Written by: Christopher Llewellyn Reed | July 4th, 2018
Ant-Man and the Wasp (Peyton Reed, 2018) 3 out of 4 stars.
For anyone who liked the original Ant-Man, back in 2015, and was worried that its sequel might not deliver its predecessor’s comedic goods, have no fear: Ant-Man and the Wasp, also directed by Peyton Reed (Yes Man), if muddier than the first film, still entertains with similarly droll grace. The original lead cast returns, including Paul Rudd (This Is 40), Evangeline Lilly (Real Steel), Michael Douglas (And So It Goes) and, most joyfully, Michael Peña (War on Everyone), among others, with a few welcome additions, including Randall Park (Dismissed), Hannah John-Kamen (Dutch on Syfy’s Killjoys), Laurence Fishburne (Last Flag Flying) and the seemingly ageless Michelle Pfeiffer (Mother!). Together a dynamic and witty bunch they make, and if the script (by multiple writers, as was Ant-Man‘s) does not quite achieve the delirious heights of three years ago, it’s still great fun, and a welcome reprieve from the dreariness of Marvel’s last Avengers film.
For yes, we are very much located at the heart of the Marvelverse here. As the movie begins, Scott Lang (aka, “Ant-Man,” played by Rudd) is under house arrest, having broken certain laws against superhero activities in the 2016 Captain America: Civil War. His mentor, Dr. Hank Pym (Douglas), and Pym’s daughter Hope (Lilly), are on the run, the technology they control (source of Scott’s amazing shrinking suit) also deemed illegal. Since I mostly forget the details of all these films shortly after watching them, I’m a little fuzzy on why what Scott and company did was wrong, but it makes for a convenient obstacle now, as Scott must must elude FBI agent Jimmy Woo (Park) once he gets a hankering for action. Woo is not the only one after him and the Pyms, however.
After a dream in which Scott experiences a vision of Pym’s lost wife Janet (Pfeiffer) who – as we are reminded in an opening prologue – was lost long ago in the “quantum realm” (that’s the super-micro-sub-atomic level of existence where Scott almost disappeared last time), he calls his old comrades on a hidden phone, and soon is off again, ankle bracelet conveniently left behind.
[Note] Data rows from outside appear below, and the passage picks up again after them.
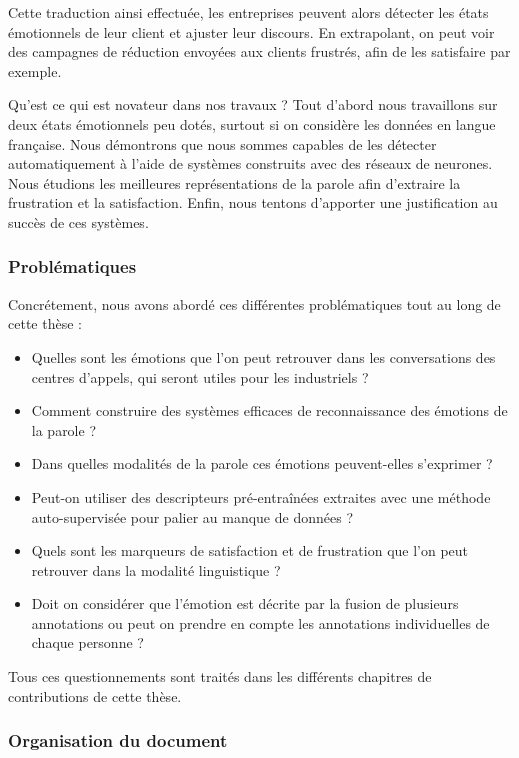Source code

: Cette traduction ainsi effectuée, les entreprises peuvent alors détecter les états émotionnels de leur client et ajuster leur discours. En extrapolant, on peut voir des campagnes de réduction envoyées aux clients frustrés, afin de les satisfaire par exemple.

Qu'est ce qui est novateur dans nos travaux ? Tout d'abord nous travaillons sur deux états émotionnels peu dotés, surtout si on considère les données en langue française. Nous démontrons que nous sommes capables de les détecter automatiquement à l'aide de systèmes construits avec des réseaux de neurones. Nous étudions les meilleures représentations de la parole afin d'extraire la frustration et la satisfaction. Enfin, nous tentons d'apporter une justification au succès de ces systèmes.

\subsubsection{Problématiques}
Concrétement, nous avons abordé ces différentes problématiques tout au long de cette thèse :
\begin{itemize}
  \item Quelles sont les émotions que l'on peut retrouver dans les conversations des centres d'appels, qui seront utiles pour les industriels ?
  \item Comment construire des systèmes efficaces de reconnaissance des émotions de la parole ?
  \item Dans quelles modalités de la parole ces émotions peuvent-elles s'exprimer ?
  \item Peut-on utiliser des descripteurs pré-entraînées extraites avec une méthode auto-supervisée pour palier au manque de données ?
  \item Quels sont les marqueurs de satisfaction et de frustration que l'on peut retrouver dans la modalité linguistique ?
  \item Doit on considérer que l'émotion est décrite par la fusion de plusieurs annotations ou peut on prendre en compte les annotations individuelles de chaque personne ?
\end{itemize}

Tous ces questionnements sont traités dans les différents chapitres de contributions de cette thèse.

\subsubsection{Organisation du document}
Before long, he and Hope – who now wears the “Wasp” suit that her mother once used – are fighting side by side, pursued by a mysterious new character whom they call “Ghost” (John-Kamen) since she phases in and out of multiple dimensions. Her history, it turns out, is inextricably linked to theirs, and while Hope, Pym and Scott search for the missing Janet, who may be alive, Ghost proves a more formidable adversary than the FBI.
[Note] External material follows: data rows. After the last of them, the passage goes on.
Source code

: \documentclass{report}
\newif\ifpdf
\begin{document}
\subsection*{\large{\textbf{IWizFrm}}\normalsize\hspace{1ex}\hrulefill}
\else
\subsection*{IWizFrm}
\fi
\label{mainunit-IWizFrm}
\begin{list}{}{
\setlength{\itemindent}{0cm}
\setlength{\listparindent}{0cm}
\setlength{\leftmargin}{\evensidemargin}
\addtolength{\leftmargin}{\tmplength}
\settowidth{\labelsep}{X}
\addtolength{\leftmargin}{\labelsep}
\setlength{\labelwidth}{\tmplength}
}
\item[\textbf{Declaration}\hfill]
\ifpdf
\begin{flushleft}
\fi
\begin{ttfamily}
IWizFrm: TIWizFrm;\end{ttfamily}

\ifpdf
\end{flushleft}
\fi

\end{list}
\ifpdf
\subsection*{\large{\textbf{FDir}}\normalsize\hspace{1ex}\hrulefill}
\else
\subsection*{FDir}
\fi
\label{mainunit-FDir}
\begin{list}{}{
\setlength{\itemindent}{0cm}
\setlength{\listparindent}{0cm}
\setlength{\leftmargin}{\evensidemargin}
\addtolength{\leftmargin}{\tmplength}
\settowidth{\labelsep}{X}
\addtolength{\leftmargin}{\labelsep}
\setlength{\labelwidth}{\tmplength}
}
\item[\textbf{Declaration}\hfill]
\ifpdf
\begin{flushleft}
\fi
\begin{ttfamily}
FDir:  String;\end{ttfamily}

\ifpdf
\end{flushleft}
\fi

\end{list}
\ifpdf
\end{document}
Meanwhile, Scott – a divorced father of an adorable little girl – struggles to remain free of legal troubles while he helps his pal Luis (Peña), along with their two other ex-con partners, start up a security business. As he did in Ant-Man, Peña provides the major comic relief, complete with his hilarious storytelling skills, in a movie that is already pretty funny even without his contributions. Rudd, Lilly and Douglas continue to have delightful rapport, and Park and Pfeiffer – and others – bring a charming light touch to their own roles. Only Kamen-Jones and Fishburne, as an erstwhile colleague of Pym’s, remain serious, but their characters demand it, so it works. In general, the actors and their delivery of smart dialogue – on top of some excellent action sequences – are the main reasons to watch the film.
Unfortunately, as with many science-fiction and/or comic-book films, the exposition (i.e., mumbo-jumbo, or gobbledygook) occasionally undoes the joy of the proceedings. Whether it’s the excessive use of the word “quantum” as a qualifier for any unexplainable phenomenon within the plot, or the endless backstory we eventually hear from Ghost, sometimes the writers don’t know when to quit. Though “less is more” is by now a tired adage, here it would definitely apply. Still, beyond those failings of script, Ant-Man and the Wasp is in many ways a lovely, successful work of commercial Hollywood cinema that does what it sets out to do, advancing the protagonist’s narrative while keeping the audience pleasantly diverted. I already can’t wait for the next one!